The racial difference in the prevalence of these phenotypes of p53 protein associated with the colon cancer tumors was statistically significant. Nineteen (19%) percent of colorectal cancer tumors in blacks had the Arg/Arg phenotype protein compared to 36% of the tumors in whites; 64% of tumors in blacks had the Arg/Pro phenotype protein compared to 57% of the tumors in whites; and 17% of tumors in black had the Pro/Pro phenotype protein compared to 7% of whites. The implication of the numbers is this:
blacks had a higher prevalence of the p53 protein phenotype (Pro/Pro) which is associated with more aggressive tumors and progression of the cancer.
Specifically, this Pro/Pro phenotype was 2.5 times more likely to be associated with death in black patients than those with the other phenotypes. In stark contrast, these Pro/Pro phenotye p53 proteins were only 1.6 times more likely to be associated with death in white patients than those with the other phenotypes. As Dr. Manne stated,
“African-Americans, but not Caucasians, with the Pro/Pro phenotype had significantly higher mortality…and risk of death due to [colorectal cancer].”
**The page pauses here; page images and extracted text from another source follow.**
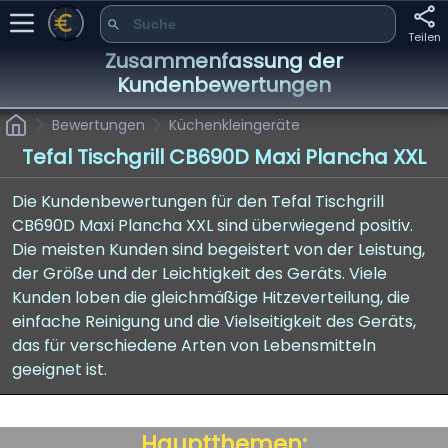
Teilen
Zusammenfassung der
Kundenbewertungen
Bewertungen
Küchenkleingeräte
Tefal Tischgrill CB690D Maxi Plancha XXL
Die Kundenbewertungen für den Tefal Tischgrill
CB690D Maxi Plancha XXL sind überwiegend positiv.
Die meisten Kunden sind begeistert von der Leistung,
der Größe und der Leichtigkeit des Geräts. Viele
Kunden loben die gleichmäßige Hitzeverteilung, die
einfache Reinigung und die Vielseitigkeit des Geräts,
das für verschiedene Arten von Lebensmitteln
geeignet ist.
Hauptthemen: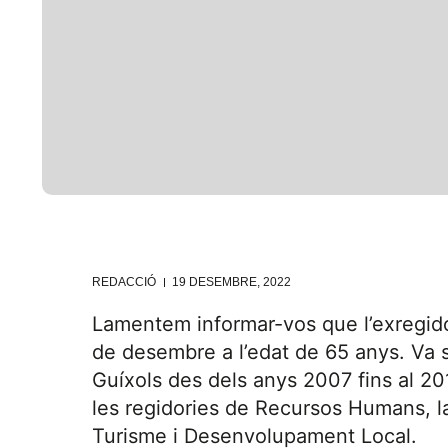
REDACCIÓ
19 DESEMBRE, 2022
Lamentem informar-vos que l’exregid
de desembre a l’edat de 65 anys. Va s
Guíxols des dels anys 2007 fins al 2015
les regidories de Recursos Humans, la
Turisme i Desenvolupament Local.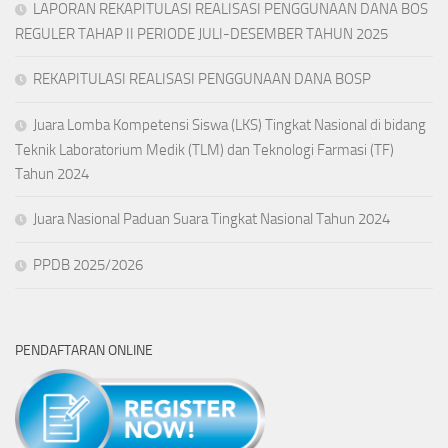
LAPORAN REKAPITULASI REALISASI PENGGUNAAN DANA BOS
REGULER TAHAP II PERIODE JULI-DESEMBER TAHUN 2025
REKAPITULASI REALISASI PENGGUNAAN DANA BOSP
Juara Lomba Kompetensi Siswa (LKS) Tingkat Nasional di bidang
Teknik Laboratorium Medik (TLM) dan Teknologi Farmasi (TF)
Tahun 2024
Juara Nasional Paduan Suara Tingkat Nasional Tahun 2024
PPDB 2025/2026
PENDAFTARAN ONLINE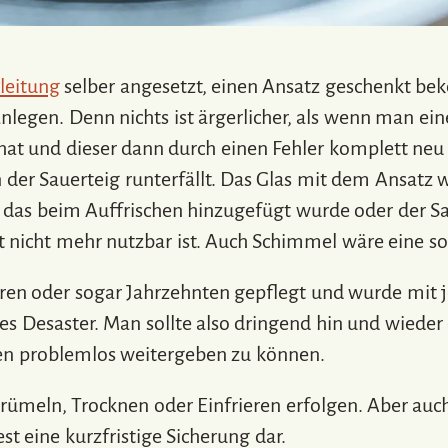
leitung
selber angesetzt, einen Ansatz geschenkt b
anlegen. Denn nichts ist ärgerlicher, als wenn man ei
t und dieser dann durch einen Fehler komplett neu
n der Sauerteig runterfällt. Das Glas mit dem Ansatz
 das beim Auffrischen hinzugefügt wurde oder der Sau
t nicht mehr nutzbar ist. Auch Schimmel wäre eine so
ahren oder sogar Jahrzehnten gepflegt und wurde mit
s Desaster. Man sollte also dringend hin und wieder 
sen problemlos weitergeben zu können.
rümeln, Trocknen oder Einfrieren erfolgen. Aber auc
t eine kurzfristige Sicherung dar.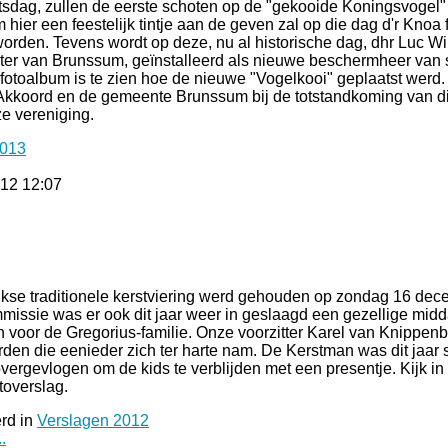
sdag, zullen de eerste schoten op de "gekooide Koningsvogel"
hier een feestelijk tintje aan de geven zal op die dag d'r Knoa f
orden. Tevens wordt op deze, nu al historische dag, dhr Luc Wi
er van Brunssum, geïnstalleerd als nieuwe beschermheer van sc
 fotoalbum is te zien hoe de nieuwe "Vogelkooi" geplaatst werd.
 Akkoord en de gemeente Brunssum bij de totstandkoming van di
r onze vereniging.
2013
12 12:07
ijkse traditionele kerstviering werd gehouden op zondag 16 de
issie was er ook dit jaar weer in geslaagd een gezellige midd
 voor de Gregorius-familie. Onze voorzitter Karel van Knippen
en die eenieder zich ter harte nam. De Kerstman was dit jaar s
vergevlogen om de kids te verblijden met een presentje. Kijk i
toverslag.
rd in
Verslagen 2012
.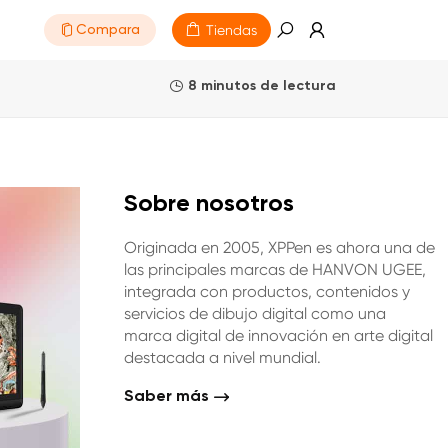
Tiendas
Compara
8 minutos de lectura
Sobre nosotros
Originada en 2005, XPPen es ahora una de
las principales marcas de HANVON UGEE,
integrada con productos, contenidos y
servicios de dibujo digital como una
marca digital de innovación en arte digital
destacada a nivel mundial.
Saber más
This particular study, also identified additional, statistically significant
differences between tumors in blacks and non-Hispanic whites that create future opportunities to examine and disaggregate what Manne referred to as the “confounding from other lifestyle factors of the aggressiveness of the disease.”
Medscape Oncology contacted an independent physician, Dr. Hemant Roy of the Feinberg School of Medicine at Northwestern University to comment on the clinical significance of colorectal cancer study. “Risk assessment is complex, and this and other genetic polymorphisms are an important piece of the puzzle…While this observation may not necessarily represent a stand-alone future test, it takes us closer to understanding risk and hence targeting screening.” I think this observation speaks to the value of the molecular and genetic characterizations that come from health disparities research such as the two studies I discussed here, they decipher a piece of the entire puzzle that determine risk factors and help health care providers target and personalize the screening process.
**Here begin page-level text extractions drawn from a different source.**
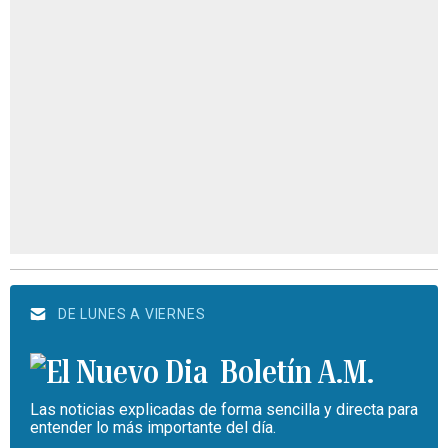
DE LUNES A VIERNES
Boletín A.M.
Las noticias explicadas de forma sencilla y directa para
entender lo más importante del día.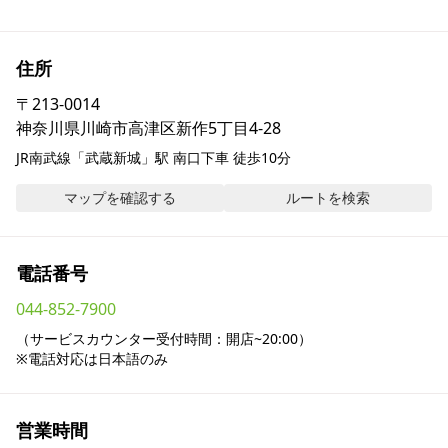
採用情報
住所
お問い合わせ
〒
213-0014
神奈川県川崎市高津区新作5丁目4-28
Contact us in English
JR南武線「武蔵新城」駅 南口下車 徒歩10分
マップを確認する
ルートを検索
電話番号
044-852-7900
（サービスカウンター受付時間：開店~20:00）

※電話対応は日本語のみ
営業時間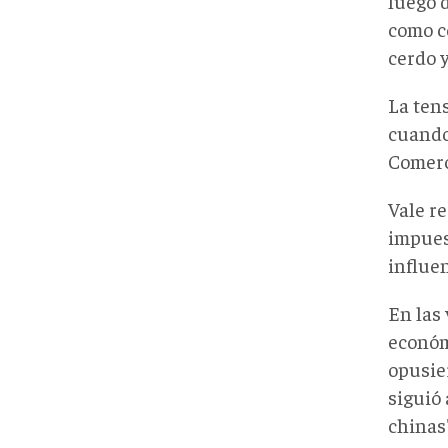
luego 
como c
cerdo 
La tens
cuando
Comerc
Vale r
impuest
influe
En las
económi
opusie
siguió
chinas"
Stead LA, Lash TL, Sobieraj JE, Chi DD, Westrup JL, Charlot M, Blanchard RA, Lee JC, King TC, Rosenberg CL. Triple-negative breast cancers are increased in black women regardless of age or body mass index. Breast Cancer Res. 2009 Mar 25;11(2):R18.
Beals JK. New Polymorphisms Affect Colorectal Cancer Risk, Progression in
Blacks. In Medscape Medical News. Cited April 24, 2009. Available at <http://www.medscape.com/viewarticle/590604>
Katkoori VR, Jia X, Shanmugam C, Wan W, Meleth S, Bumpers H, Grizzle WE, Manne U. Prognostic significance of p53 codon 72 polymorphism differs with race in colorectal adenocarcinoma. Clin Cancer Res. 2009 Apr 1;15(7):2406-16.